Your goal: Identify all lines of the data containing the string "measure" and copy them.

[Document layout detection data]
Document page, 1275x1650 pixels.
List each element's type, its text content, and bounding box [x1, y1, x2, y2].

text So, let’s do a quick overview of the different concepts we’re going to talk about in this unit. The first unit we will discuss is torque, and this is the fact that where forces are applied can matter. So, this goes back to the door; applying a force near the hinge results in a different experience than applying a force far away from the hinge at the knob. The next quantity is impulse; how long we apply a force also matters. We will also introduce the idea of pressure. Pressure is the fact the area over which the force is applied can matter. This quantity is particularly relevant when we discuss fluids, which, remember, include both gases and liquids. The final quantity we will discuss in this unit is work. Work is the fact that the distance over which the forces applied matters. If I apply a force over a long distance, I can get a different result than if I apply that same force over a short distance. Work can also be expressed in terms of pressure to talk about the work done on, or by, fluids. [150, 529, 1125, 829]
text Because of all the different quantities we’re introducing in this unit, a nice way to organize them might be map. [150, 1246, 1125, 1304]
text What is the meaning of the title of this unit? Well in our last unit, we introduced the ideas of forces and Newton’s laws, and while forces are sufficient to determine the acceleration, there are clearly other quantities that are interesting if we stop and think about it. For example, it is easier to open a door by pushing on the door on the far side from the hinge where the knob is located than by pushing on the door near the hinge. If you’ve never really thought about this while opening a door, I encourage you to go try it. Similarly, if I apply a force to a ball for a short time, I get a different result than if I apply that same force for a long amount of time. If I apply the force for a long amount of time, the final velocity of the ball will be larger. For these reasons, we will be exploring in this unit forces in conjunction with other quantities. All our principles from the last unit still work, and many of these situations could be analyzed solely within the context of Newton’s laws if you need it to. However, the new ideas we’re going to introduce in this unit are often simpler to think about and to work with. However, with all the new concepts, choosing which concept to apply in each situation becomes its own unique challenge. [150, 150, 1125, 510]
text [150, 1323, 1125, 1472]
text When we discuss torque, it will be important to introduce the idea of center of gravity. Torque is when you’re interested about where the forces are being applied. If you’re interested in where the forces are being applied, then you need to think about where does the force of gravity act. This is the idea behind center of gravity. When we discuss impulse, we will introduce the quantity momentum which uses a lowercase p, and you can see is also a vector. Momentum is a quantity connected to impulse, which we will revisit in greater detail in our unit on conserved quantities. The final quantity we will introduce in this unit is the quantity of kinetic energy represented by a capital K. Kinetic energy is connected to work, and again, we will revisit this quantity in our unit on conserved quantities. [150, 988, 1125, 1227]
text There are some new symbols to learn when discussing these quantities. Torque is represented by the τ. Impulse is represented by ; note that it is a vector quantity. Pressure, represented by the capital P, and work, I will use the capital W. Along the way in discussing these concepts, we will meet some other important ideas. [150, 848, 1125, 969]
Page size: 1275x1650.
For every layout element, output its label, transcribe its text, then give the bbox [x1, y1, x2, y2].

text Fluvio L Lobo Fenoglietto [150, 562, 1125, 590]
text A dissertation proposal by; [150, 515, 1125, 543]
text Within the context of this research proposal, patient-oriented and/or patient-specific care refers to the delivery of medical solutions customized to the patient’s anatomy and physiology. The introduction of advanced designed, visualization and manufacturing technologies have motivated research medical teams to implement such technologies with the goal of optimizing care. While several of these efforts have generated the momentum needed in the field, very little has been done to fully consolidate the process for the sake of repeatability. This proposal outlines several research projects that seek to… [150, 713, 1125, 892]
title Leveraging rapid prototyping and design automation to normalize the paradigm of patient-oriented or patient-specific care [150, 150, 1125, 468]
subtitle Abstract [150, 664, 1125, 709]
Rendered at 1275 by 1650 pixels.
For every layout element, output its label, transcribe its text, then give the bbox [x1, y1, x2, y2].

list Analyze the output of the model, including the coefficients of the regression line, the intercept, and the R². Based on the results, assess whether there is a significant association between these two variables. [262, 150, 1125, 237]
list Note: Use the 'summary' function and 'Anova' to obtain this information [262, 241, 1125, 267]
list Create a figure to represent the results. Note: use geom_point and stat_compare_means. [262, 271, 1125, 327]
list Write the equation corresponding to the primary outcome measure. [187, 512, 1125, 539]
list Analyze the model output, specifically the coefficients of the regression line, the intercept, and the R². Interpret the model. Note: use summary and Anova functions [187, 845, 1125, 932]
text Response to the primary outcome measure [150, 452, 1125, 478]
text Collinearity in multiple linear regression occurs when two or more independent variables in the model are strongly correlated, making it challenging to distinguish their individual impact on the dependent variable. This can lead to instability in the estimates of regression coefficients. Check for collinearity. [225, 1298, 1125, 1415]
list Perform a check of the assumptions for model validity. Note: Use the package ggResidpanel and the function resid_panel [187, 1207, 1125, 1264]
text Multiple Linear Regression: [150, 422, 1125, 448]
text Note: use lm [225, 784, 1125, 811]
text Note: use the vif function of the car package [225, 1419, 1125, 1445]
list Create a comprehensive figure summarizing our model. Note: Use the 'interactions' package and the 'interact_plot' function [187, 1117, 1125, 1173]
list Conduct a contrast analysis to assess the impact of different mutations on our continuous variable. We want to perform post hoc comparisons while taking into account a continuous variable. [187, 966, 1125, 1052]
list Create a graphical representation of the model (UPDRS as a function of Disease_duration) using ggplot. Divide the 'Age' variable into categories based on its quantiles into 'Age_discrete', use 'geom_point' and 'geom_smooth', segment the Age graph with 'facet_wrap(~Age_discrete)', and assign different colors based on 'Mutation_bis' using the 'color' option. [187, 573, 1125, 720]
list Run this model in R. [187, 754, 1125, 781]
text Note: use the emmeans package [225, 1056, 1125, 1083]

Solution to the exercise:
list Write the equation corresponding to the primary outcome measure. [187, 512, 1125, 539]
text Response to the primary outcome measure [150, 452, 1125, 478]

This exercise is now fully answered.